**Task A**
Decide whether each statement below agrees with the passage on Israeli citizenship, answering yes or no and quoting the words from the passage that settle it. (i) Grandchildren of Jews may immigrate under the Law of Return and receive citizenship automatically upon registration as an Oleh. (ii) The Minister of Interior must approve applicants who satisfy every statutory condition for naturalization. (iii) A child born outside Israel to an Israeli citizen parent cannot acquire citizenship by birth.
**Task B**
Pick up the passage on Israeli citizenship after its last sentence and keep writing it.

**Passage**
(begin)

Thousands of foreign nationals build lives in Israel each year. Some as spouses of Israeli citizens, others as long-term residents or professionals who arrived on work visas and simply never left. Many assume that years of paying taxes, raising children in Israeli schools, and buying property will eventually translate into citizenship. It does not work that way.
Unlike Aliyah under the Law of Return 5710-1950, which grants citizenship to Jews and qualifying family members almost automatically on arrival, naturalization under Section 5 of the Citizenship Law 5712-1952 is a different matter. The Minister of Interior is not legally required to approve anyone, even applicants who satisfy every statutory condition. Knowing exactly what the law demands and how PIBA tends to read it in practice can save applicants years of misdirected effort.
1. Two Routes to Israeli Citizenship and Where Non-Jews Fit
Israeli citizenship law recognizes several paths to citizenship:
- Birth: A child born to an Israeli citizen parent acquires citizenship by birth under Section 4A of the Citizenship Law, regardless of birthplace.
- Law of Return / Aliyah: Jews, their children, grandchildren, and the spouses of all three groups may immigrate under the Law of Return 5710-1950 and receive citizenship automatically upon registration as an Oleh.
- Registration: Children born in Israel to residents who are not yet citizens can be registered as citizens under Section 4B.

(end)

**Excerpted records**
(begin)

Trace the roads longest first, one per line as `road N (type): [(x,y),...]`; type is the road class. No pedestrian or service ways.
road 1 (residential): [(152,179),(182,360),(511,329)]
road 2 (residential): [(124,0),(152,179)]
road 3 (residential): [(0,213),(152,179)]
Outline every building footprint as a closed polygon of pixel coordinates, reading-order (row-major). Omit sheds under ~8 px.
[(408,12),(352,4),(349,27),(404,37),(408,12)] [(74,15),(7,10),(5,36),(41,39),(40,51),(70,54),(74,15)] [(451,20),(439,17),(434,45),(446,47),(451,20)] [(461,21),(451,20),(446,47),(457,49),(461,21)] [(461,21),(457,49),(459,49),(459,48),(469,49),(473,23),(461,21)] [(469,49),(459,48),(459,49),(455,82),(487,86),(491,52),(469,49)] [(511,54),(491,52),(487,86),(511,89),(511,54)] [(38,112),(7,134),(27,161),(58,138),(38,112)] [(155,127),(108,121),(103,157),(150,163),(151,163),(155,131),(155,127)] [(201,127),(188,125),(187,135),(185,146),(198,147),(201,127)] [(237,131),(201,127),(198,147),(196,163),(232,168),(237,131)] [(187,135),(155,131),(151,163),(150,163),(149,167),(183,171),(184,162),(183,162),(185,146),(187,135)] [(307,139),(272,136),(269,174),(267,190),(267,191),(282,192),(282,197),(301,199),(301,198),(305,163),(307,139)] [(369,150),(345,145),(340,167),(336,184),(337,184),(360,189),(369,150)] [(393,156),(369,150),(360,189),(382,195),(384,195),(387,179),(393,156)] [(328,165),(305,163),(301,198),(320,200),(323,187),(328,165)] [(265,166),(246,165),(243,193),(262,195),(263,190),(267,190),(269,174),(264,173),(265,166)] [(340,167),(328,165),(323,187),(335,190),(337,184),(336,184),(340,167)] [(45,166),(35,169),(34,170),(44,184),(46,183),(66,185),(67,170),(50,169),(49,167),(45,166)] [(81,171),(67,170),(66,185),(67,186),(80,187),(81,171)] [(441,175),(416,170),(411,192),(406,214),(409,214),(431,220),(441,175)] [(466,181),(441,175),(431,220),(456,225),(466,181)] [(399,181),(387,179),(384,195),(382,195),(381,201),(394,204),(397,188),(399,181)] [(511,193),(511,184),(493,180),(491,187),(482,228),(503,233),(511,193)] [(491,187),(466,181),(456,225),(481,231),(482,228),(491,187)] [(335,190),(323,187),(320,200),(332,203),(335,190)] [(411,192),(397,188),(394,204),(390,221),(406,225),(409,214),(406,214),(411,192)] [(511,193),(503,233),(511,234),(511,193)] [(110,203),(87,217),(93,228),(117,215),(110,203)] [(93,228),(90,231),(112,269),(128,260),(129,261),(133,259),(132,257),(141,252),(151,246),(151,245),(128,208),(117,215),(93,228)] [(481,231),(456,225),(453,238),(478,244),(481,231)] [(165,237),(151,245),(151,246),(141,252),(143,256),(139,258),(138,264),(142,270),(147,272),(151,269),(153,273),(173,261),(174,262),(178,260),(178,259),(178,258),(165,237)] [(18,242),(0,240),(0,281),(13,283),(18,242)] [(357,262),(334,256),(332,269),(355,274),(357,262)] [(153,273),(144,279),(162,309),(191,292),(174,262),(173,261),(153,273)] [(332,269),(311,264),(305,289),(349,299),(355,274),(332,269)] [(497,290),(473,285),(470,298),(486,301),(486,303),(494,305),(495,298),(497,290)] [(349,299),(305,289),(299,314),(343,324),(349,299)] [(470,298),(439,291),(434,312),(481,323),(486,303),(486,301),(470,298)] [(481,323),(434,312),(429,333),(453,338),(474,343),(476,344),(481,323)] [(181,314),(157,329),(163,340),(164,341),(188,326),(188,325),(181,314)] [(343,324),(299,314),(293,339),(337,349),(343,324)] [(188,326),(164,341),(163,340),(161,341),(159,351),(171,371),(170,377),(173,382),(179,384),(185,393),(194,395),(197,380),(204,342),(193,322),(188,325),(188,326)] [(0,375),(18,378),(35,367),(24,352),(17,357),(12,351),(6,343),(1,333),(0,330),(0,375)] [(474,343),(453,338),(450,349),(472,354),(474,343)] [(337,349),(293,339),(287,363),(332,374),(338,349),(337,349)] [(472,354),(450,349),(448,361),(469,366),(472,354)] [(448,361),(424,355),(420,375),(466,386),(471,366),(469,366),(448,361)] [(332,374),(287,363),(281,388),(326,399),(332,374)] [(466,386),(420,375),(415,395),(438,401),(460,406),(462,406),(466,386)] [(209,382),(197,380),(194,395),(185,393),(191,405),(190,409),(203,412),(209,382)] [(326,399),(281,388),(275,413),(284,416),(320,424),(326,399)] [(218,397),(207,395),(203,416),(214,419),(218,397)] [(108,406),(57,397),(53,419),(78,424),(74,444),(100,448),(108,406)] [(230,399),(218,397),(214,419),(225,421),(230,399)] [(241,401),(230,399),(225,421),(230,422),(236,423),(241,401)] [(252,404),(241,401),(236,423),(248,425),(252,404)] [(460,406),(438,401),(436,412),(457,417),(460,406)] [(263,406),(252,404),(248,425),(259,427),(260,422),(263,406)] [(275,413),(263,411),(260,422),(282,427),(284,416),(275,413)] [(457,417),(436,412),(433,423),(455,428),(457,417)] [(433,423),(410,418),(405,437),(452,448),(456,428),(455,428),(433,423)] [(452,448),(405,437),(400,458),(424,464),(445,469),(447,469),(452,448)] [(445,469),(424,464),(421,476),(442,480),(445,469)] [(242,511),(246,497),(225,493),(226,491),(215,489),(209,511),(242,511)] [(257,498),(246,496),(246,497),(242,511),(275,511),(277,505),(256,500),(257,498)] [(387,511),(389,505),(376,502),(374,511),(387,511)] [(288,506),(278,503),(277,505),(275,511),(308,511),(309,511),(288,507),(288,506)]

(end)

**Written response A**
(i) Yes: "Jews, their children, grandchildren, and the spouses of all three groups may immigrate under the Law of Return 5710-1950 and receive citizenship automatically upon registration as an Oleh."
(ii) No: "The Minister of Interior is not legally required to approve anyone, even applicants who satisfy every statutory condition."
(iii) No: "A child born to an Israeli citizen parent acquires citizenship by birth under Section 4A of the Citizenship Law, regardless of birthplace."

**Written response B**
- Naturalization: Section 5 of the Citizenship Law 5712-1952 is the route for everyone who does not qualify under the above paths, including non-Jewish foreigners regardless of how long they have lived in Israel.
For most non-Jewish foreigners, naturalization is the only available option. It requires legal permanent residency as a prerequisite and involves a multi-step government review. The Minister of Interior has wide discretion throughout, which means the process can be slow, inconsistent, and sensitive to political climate. None of this makes naturalization impossible. Tens of thousands of non-Jewish foreigners have gone through it. The process rewards patience and thorough file preparation.
2. The Section 5 Eligibility Requirements
Section 5(a) of the Citizenship Law 5712-1952 sets the statutory conditions for naturalization. All five must be met at the time of application:
| Requirement | What It Means in Practice |
|---|---|
| Residency | Was a resident of Israel for 3 of the 5 years immediately preceding the application — must include the year of application |
| Physical presence | Is present in Israel on the date the application is submitted |
| Settlement intention | Has settled in Israel or intends to settle permanently — demonstrated by ties, property, employment, children in school |
| Hebrew language | Has a basic command of the Hebrew language sufficient to conduct a conversation with a PIBA officer |
| Renunciation | Has renounced prior citizenship or will renounce within 12 months of receiving Israeli citizenship |
A point that frequently surprises applicants: the "residency" requirement in Section 5(a) means legal permanent residency (toshav keva), not just physical presence. Holding an A/5 temporary residency permit or a B/2 tourist visa, even for many continuous years, does not count toward the 3-year clock. The clock starts only when permanent residency is formally granted.
3. The Permanent Residency Prerequisite
Because permanent residency is both a requirement under Section 5 and the starting point for the 3-year residency clock, the realistic path to naturalization for most non-Jewish foreigners is:
- Obtain legal entry to Israel (tourist visa, student visa, work visa, or A/5 family residency)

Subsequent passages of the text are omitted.